Virtua Tennis 4 for PlayStation Vita first stepped onto the court at E3. Even at that early stage in its development, the game showed signs of ambition. It seems that Sega is taking great care to adapt the tried-and-true gameplay for PS Vita by extensively leveraging the handheld’s hardware strengths, all without dumbing down the series’s winning formula.

Now, at gamescom, I finally got to see some of these game modes in action.

Virtua Tennis 4’s core experience is nearly identical to its recently-released PS3 counterpart; you can create a character, start a career, and participate in tournaments while enhancing your skills through all kinds of bizarre tennis-related skill tests. Likewise, you can jump into the shoes of Andy Roddick, Roger Federer, or other real-world tennis stars.

What PS Vita brings to the court is a new, yet optional way to control the main serve-and-volley action, plus a series of “VT Apps.”


The core gameplay opens up considerably thanks to the PS Vita touch screen.
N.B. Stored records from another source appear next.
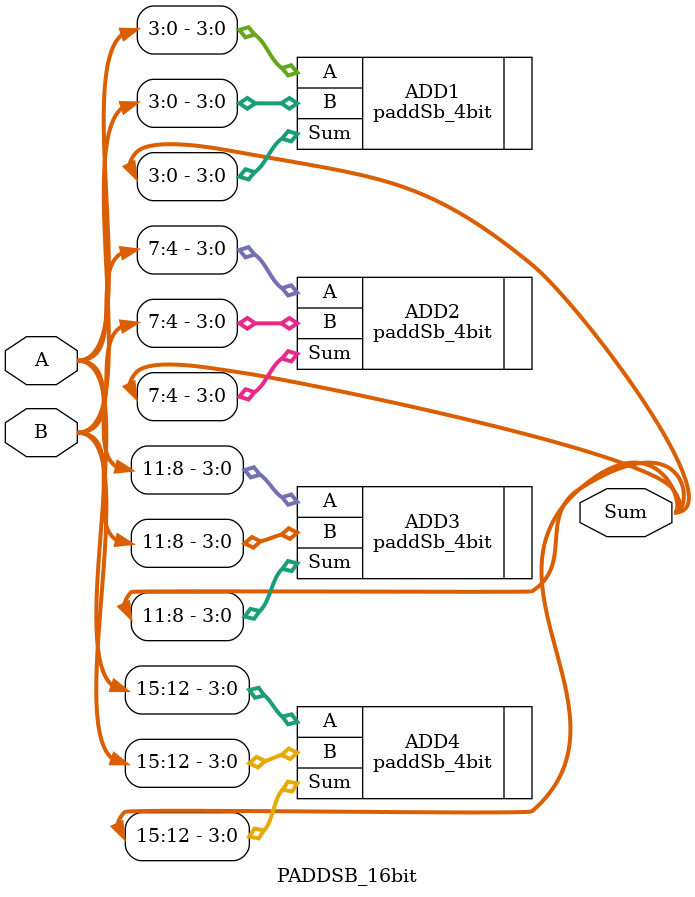
<source format=v>
module PADDSB_16bit (Sum, A, B);
input [15:0] A, B; // Input data values
output [15:0] Sum; // Sum output
/*paddSb_4bit ADD1(.Sum(Sum[3:0]),.Ovfl(Ovfl[0]), .A(A[3:0]), .B(B[3:0])); 
paddSb_4bit ADD2(.Sum(Sum[7:4]),.Ovfl(Ovfl[1]), .A(A[7:4]), .B(B[7:4])); 
paddSb_4bit ADD3(.Sum(Sum[11:8]),.Ovfl(Ovfl[2]), .A(A[11:8]), .B(B[11:8])); 
paddSb_4bit ADD4(.Sum(Sum[15:12]),.Ovfl(Ovfl[3]), .A(A[15:12]), .B(B[15:12]));*/

paddSb_4bit ADD1(.Sum(Sum[3:0]), .A(A[3:0]), .B(B[3:0])); 
paddSb_4bit ADD2(.Sum(Sum[7:4]), .A(A[7:4]), .B(B[7:4])); 
paddSb_4bit ADD3(.Sum(Sum[11:8]), .A(A[11:8]), .B(B[11:8])); 
paddSb_4bit ADD4(.Sum(Sum[15:12]), .A(A[15:12]), .B(B[15:12])); 

endmodule

</source>
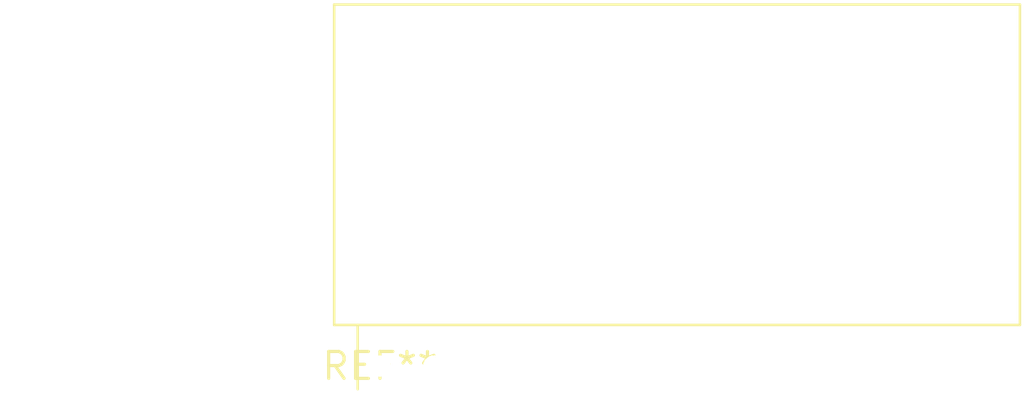
<source format=kicad_pcb>
(kicad_pcb (version 20240108) (generator pcbnew)

  (general
    (thickness 1.6)
  )

  (paper "A4")
  (layers
    (0 "F.Cu" signal)
    (31 "B.Cu" signal)
    (32 "B.Adhes" user "B.Adhesive")
    (33 "F.Adhes" user "F.Adhesive")
    (34 "B.Paste" user)
    (35 "F.Paste" user)
    (36 "B.SilkS" user "B.Silkscreen")
    (37 "F.SilkS" user "F.Silkscreen")
    (38 "B.Mask" user)
    (39 "F.Mask" user)
    (40 "Dwgs.User" user "User.Drawings")
    (41 "Cmts.User" user "User.Comments")
    (42 "Eco1.User" user "User.Eco1")
    (43 "Eco2.User" user "User.Eco2")
    (44 "Edge.Cuts" user)
    (45 "Margin" user)
    (46 "B.CrtYd" user "B.Courtyard")
    (47 "F.CrtYd" user "F.Courtyard")
    (48 "B.Fab" user)
    (49 "F.Fab" user)
    (50 "User.1" user)
    (51 "User.2" user)
    (52 "User.3" user)
    (53 "User.4" user)
    (54 "User.5" user)
    (55 "User.6" user)
    (56 "User.7" user)
    (57 "User.8" user)
    (58 "User.9" user)
  )

  (setup
    (pad_to_mask_clearance 0)
    (pcbplotparams
      (layerselection 0x00010fc_ffffffff)
      (plot_on_all_layers_selection 0x0000000_00000000)
      (disableapertmacros false)
      (usegerberextensions false)
      (usegerberattributes false)
      (usegerberadvancedattributes false)
      (creategerberjobfile false)
      (dashed_line_dash_ratio 12.000000)
      (dashed_line_gap_ratio 3.000000)
      (svgprecision 4)
      (plotframeref false)
      (viasonmask false)
      (mode 1)
      (useauxorigin false)
      (hpglpennumber 1)
      (hpglpenspeed 20)
      (hpglpendiameter 15.000000)
      (dxfpolygonmode false)
      (dxfimperialunits false)
      (dxfusepcbnewfont false)
      (psnegative false)
      (psa4output false)
      (plotreference false)
      (plotvalue false)
      (plotinvisibletext false)
      (sketchpadsonfab false)
      (subtractmaskfromsilk false)
      (outputformat 1)
      (mirror false)
      (drillshape 1)
      (scaleselection 1)
      (outputdirectory "")
    )
  )

  (net 0 "")

  (footprint "Converter_DCDC_RECOM_R5xxxDA_THT" (layer "F.Cu") (at 0 0))

)

</source>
Tap on the screen and your player will run to that spot. Once in place, you swipe in the direction you want to hit the ball, utilizing different gestures for topspin shots, lobs, backhands and more. Multitouch is employed to launch a lethal power shot – just swipe using two fingers to add an exclamation mark to a long volley.

Of course, you can still use the traditional stick-and-button controls, but here’s where it gets interesting: since both types of controls are always enabled, you can use a combination of the two. After a couple of games, I was navigating around the court with the left analog stick, and directing my shots with my right index finger on the screen. You can leverage any mix of touch and traditional controls, even in the middle of a point.


You might not always have enough time to power through a five-set marathon match, and so Virtua Tennis 4 for PS Vita includes a number of “VT apps” which are exclusive to the platform. My fave is called Touch Vs – a top-down mode for two players to compete on a single PS Vita. By turning the PS Vita on its side — air-hockey style — each player gets an analog stick and some screen real estate to shoot. It should prove to be a fun way squeeze in some two-player competition (and start a few conversations, too).

Additionally, Virtua Tennis 4 takes advantage of the Vita’s gyroscopes with the first person VR match (see the video above), and skill-building Rock the Boat, where you’re controlling your player as well as a ship you can lean back and forth. Virtua Tennis 4 also plans to take advantage of the system’s cameras through use of augmented reality, though Sega wasn’t yet ready to show that off.


Virtua Tennis 4 will be ready for launch when the PS Vita goes on sale. Tennis game aficionados should probably plan on taking it home with them the day they pick up a PlayStation Vita.